Jax, Flax, & Macs
JAX is a powerful tensor manipulation and autograd library that has seen a surge in popularity recently. It’s also one of the key dependencies in Google’s neural network library Flax. However, trying to install it on an M1 Mac can be a bit tricky. Today I managed to get it running on a 2021 Macbook Pro M1 without too many problems, so I’ve shared the Python environment here to help others facing the same problem. Once downloaded, and in a virtual environment, the key dependencies can be installed by running:
pip install --upgrade pip
pip install -r flax-requirements.txt
And that should (hopefully) do it.
Out of curiosity I ran a quick test using a CNN on MNIST to see how well the M1 chip does against a Colab GPU. I ran the example code and recorded how long 10 training and evaluation epochs took with a fixed batch size of 32.
Device | Running Time |
---|---|
M1 Pro (10 Core) | 3m 3s |
Colab GPU | 1m 7s |
Colab CPU | ~ 20m |
My 10 core M1 Pro ran 10 epochs in 3 minutes and 3 seconds, where the Colab GPU took only 1 minute and 7 seconds. Though nearly 3x slower, I don’t think this is too bad for a CPU, and will be great for development environments. This story might change a lot depending on batch sizes and workloads, so take this with a pinch of salt. For reference though, a Colab CPU took around 20 minutes to run the same code, so the M1 CPU is certainly doing something right.
PyMC & BlackJAX #
Another reason you might want to use JAX is for probabilistic programming in PyMC. Using a JAX-based backend (BlackJAX) it’s possible to speed up model compilation and fitting quite considerably. I also ran a quick comparison using a simple linear regression with 2000 data points to test sampling and compilation times in PyMC and CmdStan. I ran each model 5 times and took the lowest number for both sampling time and end-to-end time, including compilation.

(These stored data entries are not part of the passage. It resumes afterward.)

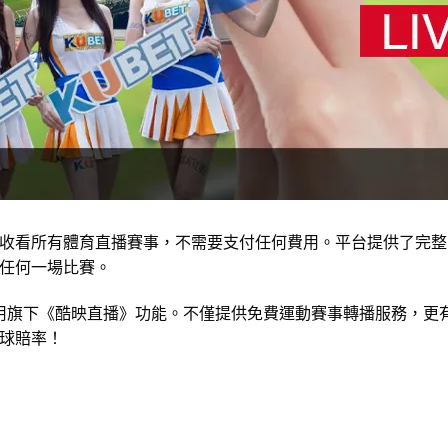
收看所有體育直播賽事，不需要支付任何費用。平台提供了完整
任何一場比賽。
用旗下《酷映直播》功能。不僅提供免費運動賽事轉播服務，更
球賠率！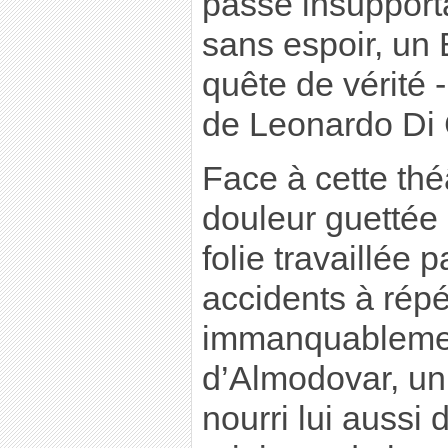
passé insupport
sans espoir, un
quête de vérité 
de Leonardo Di 
Face à cette théâ
douleur guettée p
folie travaillée p
accidents à répé
immanquablemen
d’Almodovar, uni
nourri lui aussi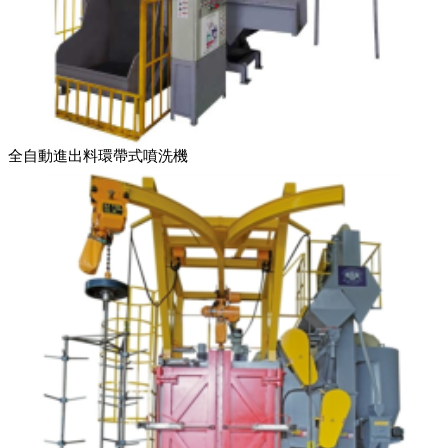
全自動進出料環帶式噴洗機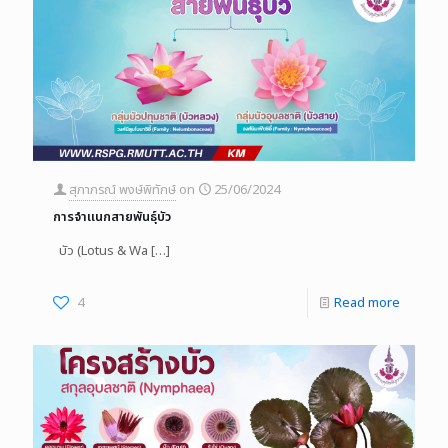
สุภาภรณ์ พงษ์พิทักษ์
on
25/06/2024
การจำแนกสายพันธุ์บัว
บัว (Lotus & Wa
[…]
4
Read more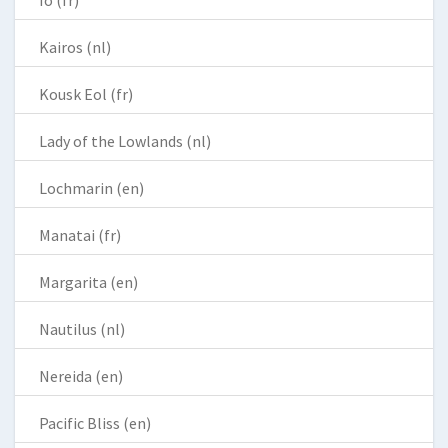
Kairos (nl)
Kousk Eol (fr)
Lady of the Lowlands (nl)
Lochmarin (en)
Manatai (fr)
Margarita (en)
Nautilus (nl)
Nereida (en)
Pacific Bliss (en)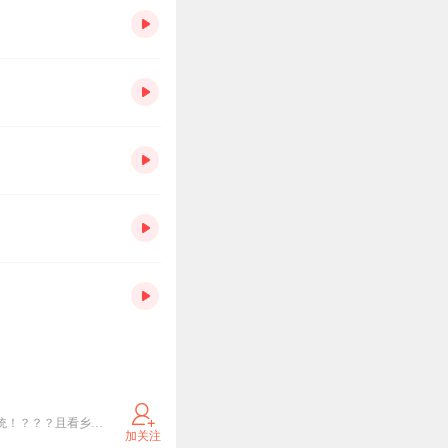
咳咳！重大新闻！死鸭子一言不合就开车！新书《开局！我硬了！》火热筹备中！开局被蛇咬出了个系统！？？？且看乡村二溜子如何一震雄风！捅穿甲子沟儿！欢迎来围观嘎！！！ ps：主播是个广西老表，嘴皮子不利索，建议1.25倍播放…ToT
加关注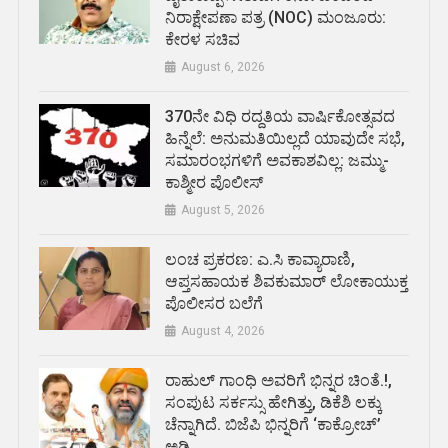
ನಿರಾಕ್ಷೇಪಣಾ ಪತ್ರ (NOC) ಮಂಜೂರು:
ಕೇರಳ ಸಚಿವ
August 6, 2026
370ನೇ ವಿಧಿ ರದ್ದತಿಯ ವಾರ್ಷಿಕೋತ್ಸವದ
ಹಿನ್ನೆಲೆ: ಅನುಮತಿಯಿಲ್ಲದೆ ಯಾವುದೇ ಸಭೆ,
ಸಮಾರಂಭಗಳಿಗೆ ಅವಕಾಶವಿಲ್ಲ: ಜಮ್ಮು-
ಕಾಶ್ಮೀರ ಪೊಲೀಸ್
August 5, 2026
ಲಂಚ ಪ್ರಕರಣ: ಎ.ಸಿ ಕಾವ್ಯಾರಾಣಿ,
ಆಪ್ತಸಹಾಯಕ ಶಿವಕುಮಾರ್‌ ಲೋಕಾಯುಕ್ತ
ಪೊಲೀಸರ ಬಲೆಗೆ
August 4, 2026
ರಾಹುಲ್ ಗಾಂಧಿ ಅವರಿಗೆ ಭಿನ್ನರ ಚಿಂತೆ.!,
ಸಂಪುಟ ಸರ್ಕಸ್ಸು ಹೇಗಿತ್ತು, ಡಿಕೆಶಿ ಲಕ್ಕು
ಚೆನ್ನಾಗಿದೆ. ಬಿಜೆಪಿ ಭಿನ್ನರಿಗೆ ‘ಕಾಕ್ರೋಚ್’
ಅಡ್ಡಿ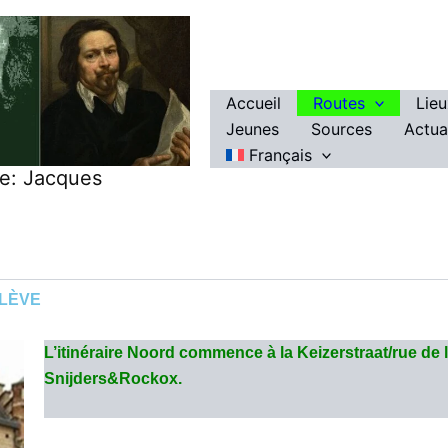
Accueil
Routes
Lie
Jeunes
Sources
Actua
Français
re: Jacques
ÉLÈVE
L’itinéraire Noord commence à la Keizerstraat/rue de 
Snijders&Rockox.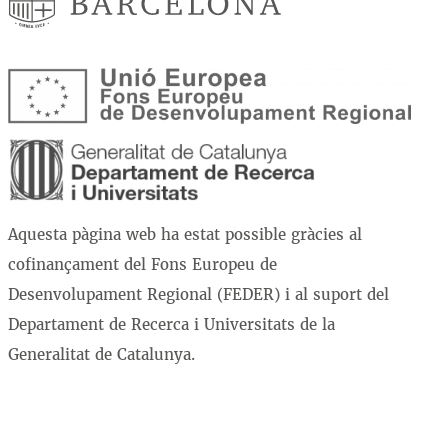
Aquesta pàgina web ha estat possible gràcies al
cofinançament del Fons Europeu de
Desenvolupament Regional (FEDER) i al suport del
Departament de Recerca i Universitats de la
Generalitat de Catalunya.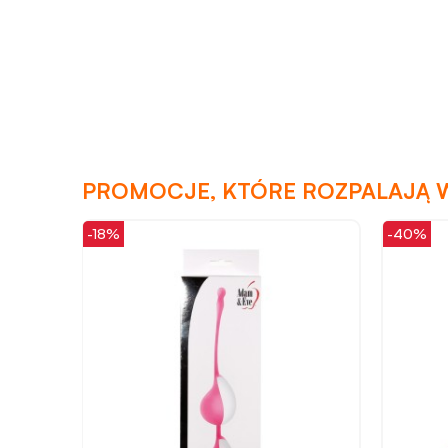
PROMOCJE, KTÓRE ROZPALAJĄ 
-18%
-40%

Sampler | Sampling Time | End-to-end Time |
---|---|---|
CmdStan 2.30.0 | 1.1s | 6.7s |
PyMC 4.2.2 | 9.0s | 10.9s |
PyMC 4.2.2 + BlackJAX | 2.8s | 3.6s |
PyMC 4.2.2 + NumPyro | 1.8s | 2.8s |
Interestingly, base PyMC was slowest in both cases, but benefitted a lot from using the BlackJAX and NumPyro backends. The CmdStan sampler was fastest, but takes a while longer to compile meaning the end-to-end time was slower. This benchmark is far from exhaustive, and depending on model specification and dataset size, I suspect these results could change a lot.